[Opening RECORDS SUPPLIED section]

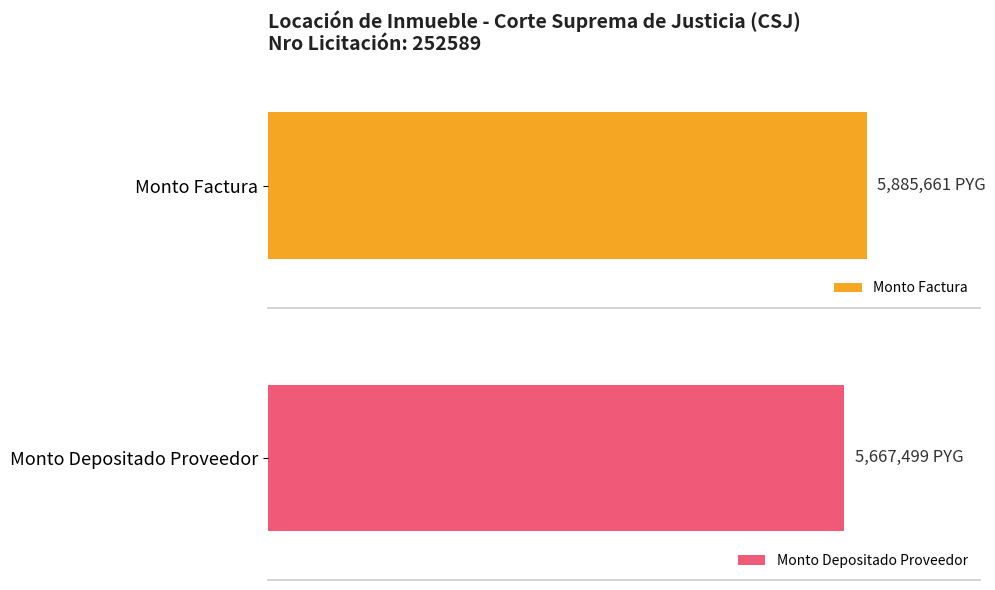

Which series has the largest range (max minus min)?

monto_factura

[Closing RECORDS SUPPLIED section]
[Opening RECORDS SUPPLIED section]

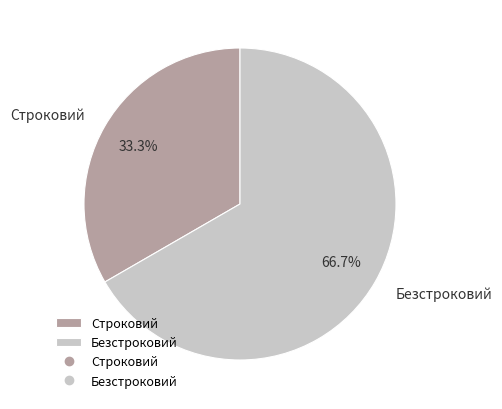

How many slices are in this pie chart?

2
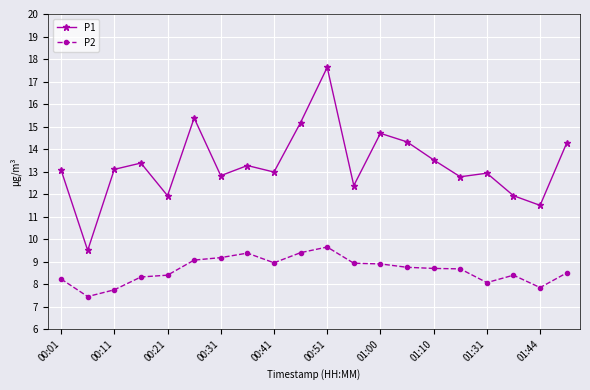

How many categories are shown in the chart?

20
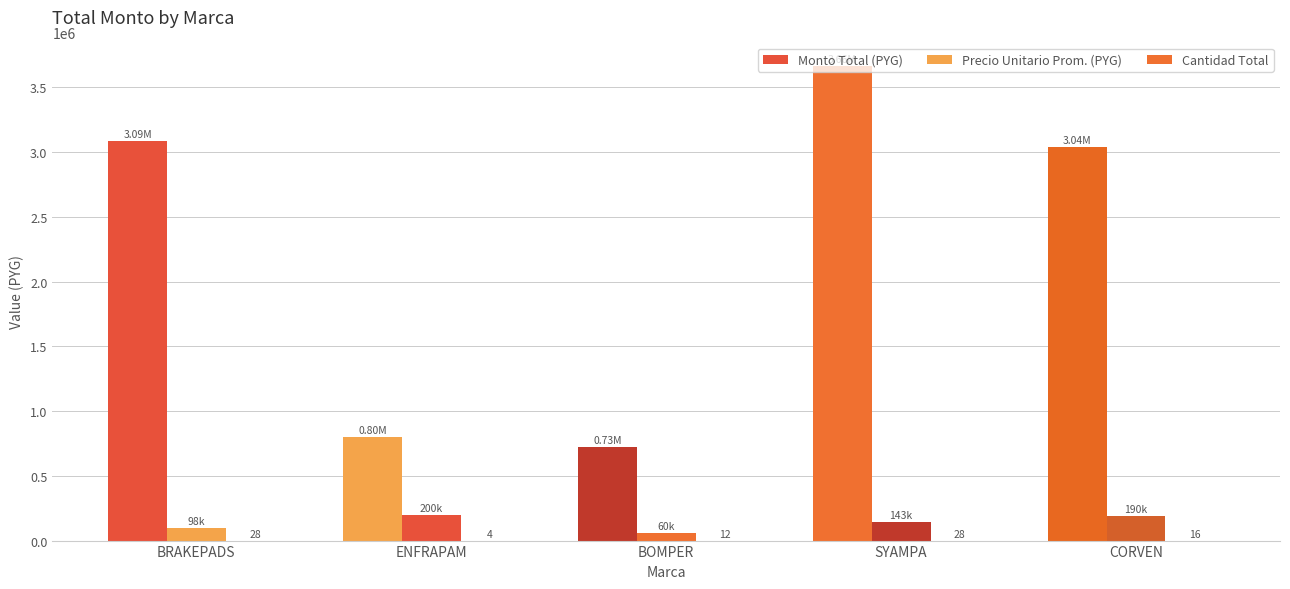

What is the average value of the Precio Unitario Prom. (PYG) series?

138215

[Closing RECORDS SUPPLIED section]

§ TASK PROMPT
Count the lines in the entries above that contain the string "series". Reply with the number only.

§ RESULT OF THE TASK
2